◆ **Exercise description**
The data needs to be returned in full, exactly as it reads.

*** Supplied data Section Begins ***

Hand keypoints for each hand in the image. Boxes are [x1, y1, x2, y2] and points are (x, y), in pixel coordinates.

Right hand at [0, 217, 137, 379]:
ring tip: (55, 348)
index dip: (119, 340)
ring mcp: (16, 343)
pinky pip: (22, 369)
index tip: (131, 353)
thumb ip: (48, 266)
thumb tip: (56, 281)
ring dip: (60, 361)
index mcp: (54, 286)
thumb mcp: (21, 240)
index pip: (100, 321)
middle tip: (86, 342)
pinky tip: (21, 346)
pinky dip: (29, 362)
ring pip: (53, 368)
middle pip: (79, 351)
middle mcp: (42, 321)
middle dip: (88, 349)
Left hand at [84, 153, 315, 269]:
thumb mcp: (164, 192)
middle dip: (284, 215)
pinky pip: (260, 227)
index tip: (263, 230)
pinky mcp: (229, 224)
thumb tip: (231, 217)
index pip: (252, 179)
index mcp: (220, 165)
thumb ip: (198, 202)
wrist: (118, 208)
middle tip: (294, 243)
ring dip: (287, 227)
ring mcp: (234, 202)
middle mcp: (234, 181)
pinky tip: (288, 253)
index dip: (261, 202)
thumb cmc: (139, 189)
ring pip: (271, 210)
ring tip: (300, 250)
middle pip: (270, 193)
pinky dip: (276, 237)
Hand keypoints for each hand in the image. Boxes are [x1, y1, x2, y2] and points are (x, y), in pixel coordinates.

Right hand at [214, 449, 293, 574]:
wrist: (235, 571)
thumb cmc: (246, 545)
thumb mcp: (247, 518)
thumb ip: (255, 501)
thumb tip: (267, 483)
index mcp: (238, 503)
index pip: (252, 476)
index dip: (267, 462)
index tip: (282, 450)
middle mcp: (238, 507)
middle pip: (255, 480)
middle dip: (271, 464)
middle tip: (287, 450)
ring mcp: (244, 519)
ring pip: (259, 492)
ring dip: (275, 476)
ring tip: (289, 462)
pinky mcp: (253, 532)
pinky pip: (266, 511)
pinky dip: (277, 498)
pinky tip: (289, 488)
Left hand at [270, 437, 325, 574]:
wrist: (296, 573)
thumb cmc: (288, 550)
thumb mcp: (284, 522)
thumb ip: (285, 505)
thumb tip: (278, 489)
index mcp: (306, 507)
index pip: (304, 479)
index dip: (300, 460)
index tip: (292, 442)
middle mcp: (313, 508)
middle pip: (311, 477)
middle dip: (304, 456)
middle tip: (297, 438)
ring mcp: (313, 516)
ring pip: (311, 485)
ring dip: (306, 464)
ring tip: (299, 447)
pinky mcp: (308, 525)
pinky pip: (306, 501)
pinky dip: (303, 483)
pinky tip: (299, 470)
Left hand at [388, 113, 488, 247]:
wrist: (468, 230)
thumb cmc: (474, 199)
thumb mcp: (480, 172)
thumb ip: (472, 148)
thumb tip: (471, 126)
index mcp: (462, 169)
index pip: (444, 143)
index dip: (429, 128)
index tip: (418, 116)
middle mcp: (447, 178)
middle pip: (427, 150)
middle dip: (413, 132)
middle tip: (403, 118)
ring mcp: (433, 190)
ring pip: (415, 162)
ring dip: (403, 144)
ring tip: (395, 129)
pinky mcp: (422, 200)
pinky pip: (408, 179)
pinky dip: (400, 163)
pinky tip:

*** Supplied data Section Ends ***

◆ **Exercise response**
Hand keypoints for each hand in the image. Boxes are [x1, y1, x2, y2] and points are (x, y), in pixel coordinates.

Right hand at [0, 217, 137, 379]:
ring tip: (55, 348)
index dip: (119, 340)
ring mcp: (16, 343)
pinky pip: (22, 369)
index tip: (131, 353)
thumb ip: (48, 266)
thumb tip: (56, 281)
ring dip: (60, 361)
index mcp: (54, 286)
thumb mcp: (21, 240)
index pip: (100, 321)
middle tip: (86, 342)
pinky tip: (21, 346)
pinky dip: (29, 362)
ring pip: (53, 368)
middle pip: (79, 351)
middle mcp: (42, 321)
middle dip: (88, 349)
Left hand at [84, 153, 315, 269]:
thumb mcp: (164, 192)
middle dip: (284, 215)
pinky pip: (260, 227)
index tip: (263, 230)
pinky mcp: (229, 224)
thumb tip: (231, 217)
index pip: (252, 179)
index mcp: (220, 165)
thumb ip: (198, 202)
wrist: (118, 208)
middle tip: (294, 243)
ring dip: (287, 227)
ring mcp: (234, 202)
middle mcp: (234, 181)
pinky tip: (288, 253)
index dip: (261, 202)
thumb cmc: (139, 189)
ring pip: (271, 210)
ring tip: (300, 250)
middle pip: (270, 193)
pinky dip: (276, 237)
Hand keypoints for each hand in the image. Boxes are [x1, y1, x2, y2] and points are (x, y), in pixel coordinates.

Right hand at [214, 449, 293, 574]:
wrist: (235, 571)
thumb cmc: (246, 545)
thumb mcp: (247, 518)
thumb ip: (255, 501)
thumb tip: (267, 483)
index mcp: (238, 503)
index pip: (252, 476)
index dip: (267, 462)
index tip: (282, 450)
middle mcp: (238, 507)
middle pip: (255, 480)
middle dip: (271, 464)
middle tip: (287, 450)
ring mcp: (244, 519)
ring pip: (259, 492)
ring dip: (275, 476)
ring tip: (289, 462)
pinky mcp: (253, 532)
pinky pip: (266, 511)
pinky dip: (277, 498)
pinky tip: (289, 488)
Left hand at [270, 437, 325, 574]:
wrist: (296, 573)
thumb cmc: (288, 550)
thumb mcp: (284, 522)
thumb ip: (285, 505)
thumb tip: (278, 489)
index mcp: (306, 507)
index pip: (304, 479)
index dip: (300, 460)
index tip: (292, 442)
middle mcp: (313, 508)
middle pip: (311, 477)
middle dip: (304, 456)
middle tip: (297, 438)
ring mcp: (313, 516)
ring pip: (311, 485)
ring dip: (306, 464)
ring tip: (299, 447)
pinky mcp: (308, 525)
pinky pip: (306, 501)
pinky dip: (303, 483)
pinky tip: (299, 470)
Left hand at [388, 113, 488, 247]:
wrist: (468, 230)
thumb cmc: (474, 199)
thumb mcp: (480, 172)
thumb ip: (472, 148)
thumb tip: (471, 126)
index mcp: (462, 169)
index pip: (444, 143)
index dip: (429, 128)
index tip: (418, 116)
middle mcp: (447, 178)
middle pip: (427, 150)
middle dip: (413, 132)
middle tip: (403, 118)
ring mcp: (433, 190)
ring pip: (415, 162)
ring dip: (403, 144)
ring tip: (395, 129)
pinky mcp: (422, 200)
pinky pip: (408, 179)
pinky dip: (400, 163)
pinky tip:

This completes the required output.